The following table describes the fields for setting up your Spark job:
Field | Description |
Entry Name | Specify the name of the entry. You can customize it or leave it as the default. |
Spark Submit Utility | Specify the name of the script that launches the Spark job, which is the batch/shell file name of the underlying spark-submit tool. For example, Spark2-submit . |
Master URL | Choose a master URL for the cluster from the drop-down:
|
Type |
Select the file type of the Spark job you want to submit. Your job can be written in Java, Scala, or Python. The fields displayed in the Files tab will depend on what language option you select. Python support on Windows requires Spark version 2.3.x or higher. |
Enable Blocking | Select Enable Blocking to have the Spark Submit entry wait until the Spark job finishes running. If this option is not selected, the Spark Submit entry proceeds with its execution once the Spark job is submitted for execution. Blocking is enabled by default. |
We support the yarn-cluster and yarn-client modes. For descriptions of the modes, see the Spark documentation.
Options
The Spark Submit entry features several tabs with fields. Each tab is described below.
Files tab
The fields of this tab depend on whether you set the Spark job Type to Java or Scala or Python.
Java or Scala
If you select Java or Scala as the file Type, the Files tab will contain the following options:
Option | Description |
Class | Optionally, specify the entry point for your application. |
Application Jar | Specify the main file of the Spark job you are submitting. It is a path to a bundled jar including your application and all dependencies. The URL must be globally visible inside of your cluster, for instance, an hdfs:// path or a file:// path that is present on all nodes. |
Dependencies | Specify the Environment and Path of other packages, bundles, or libraries used as a part of your Spark job. Environment defines whether these dependencies are Local to your machine or Static on the cluster or the web. |
Python
If you select Python as the file Type, the Files tab will contain the following options:
Option | Description |
Py File | Specify the main Python file of the Spark job you are submitting. |
Dependencies | Specify the Environment and Path of other packages, bundles, or libraries used as a part of your Spark job. Environment defines whether these dependencies are Local to your machine or Static on the cluster or the web. |
Arguments tab
Enter the following information to pass arguments to the Spark job:
Option | Description |
Arguments | Specify and arguments passed to your main Java class, Scala class, or Python Py file through the text box provided. |
Options tab
Enter the following information to adjust the amount of memory used or define optional parameters:
Option | Description |
Executor Memory | Specify the amount of memory to use per executor process. Use the JVM format (for example, 512m or 2g). |
Driver Memory | Specify the amount of memory to use per driver. Use the JVM format (for example, 512m or 2g). |
Utility Parameters |
Specify the Name and Value of optional Spark configuration parameters associated with the spark-defaults.conf file. To set up job entries on secure clusters, see Use Kerberos with Spark Submit. |
Troubleshooting your configuration
Errors may occur when you are trying to run a Spark Submit job entry:
- If execution of your Spark application was unsuccessful within PDI, then verify and validate the application by running the Spark-submit command line tool in a Command Prompt or Terminal window on the same machine that is running PDI.

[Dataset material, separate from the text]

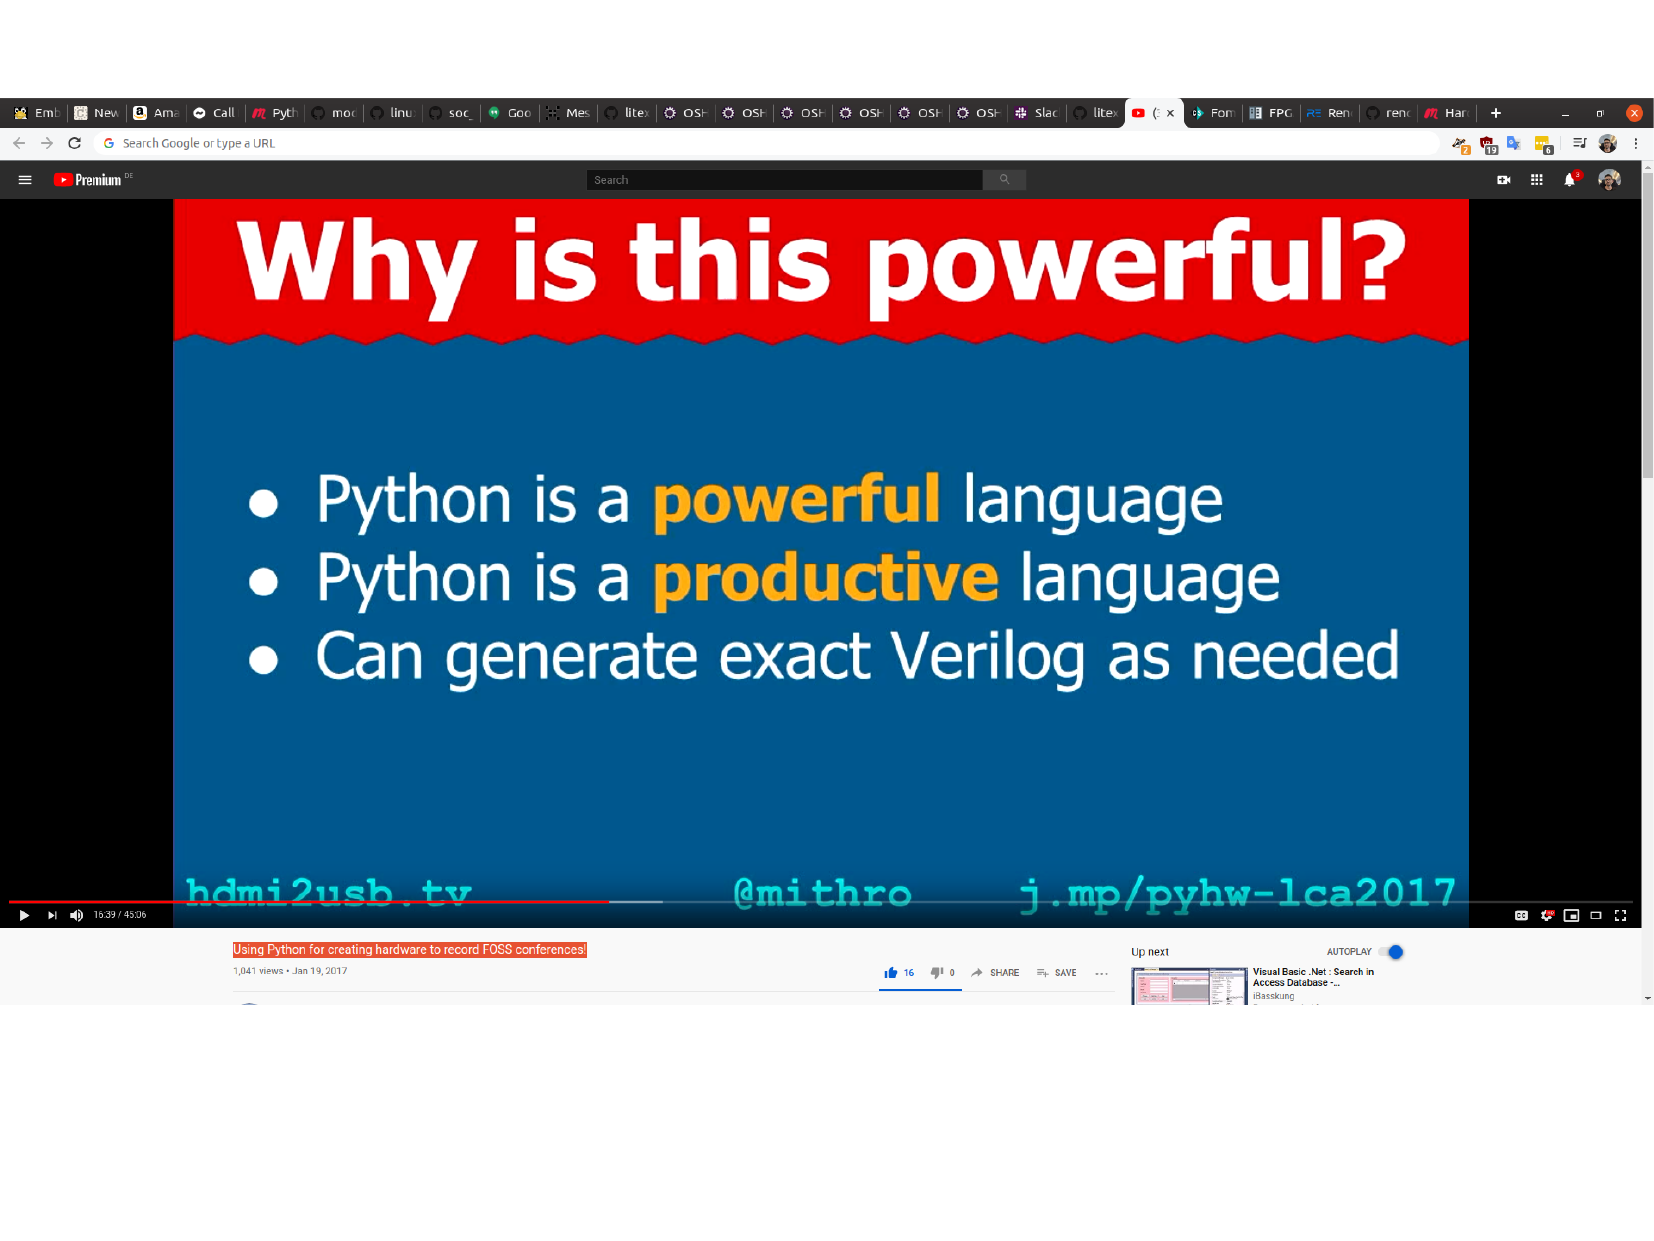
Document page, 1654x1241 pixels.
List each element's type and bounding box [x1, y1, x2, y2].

- If you want to view and track the Spark jobs that you have submitted, you can use the YARN ResourceManager Web UI to review the resources that were used, the duration, and access to additional log info.
Running a Spark job from a Windows machine
The following errors may occur when running a Spark Submit job from a Windows machine:
- ERROR yarn.ApplicationMaster: Uncaught exception: org.apache.spark.SparkException: Failed to connect to driver! - JobTracker's log
- Stack trace: ExitCodeException exitCode=10 - Spoon log
To resolve these errors, create a new rule in the Windows firewall settings to enable inbound connections from the cluster.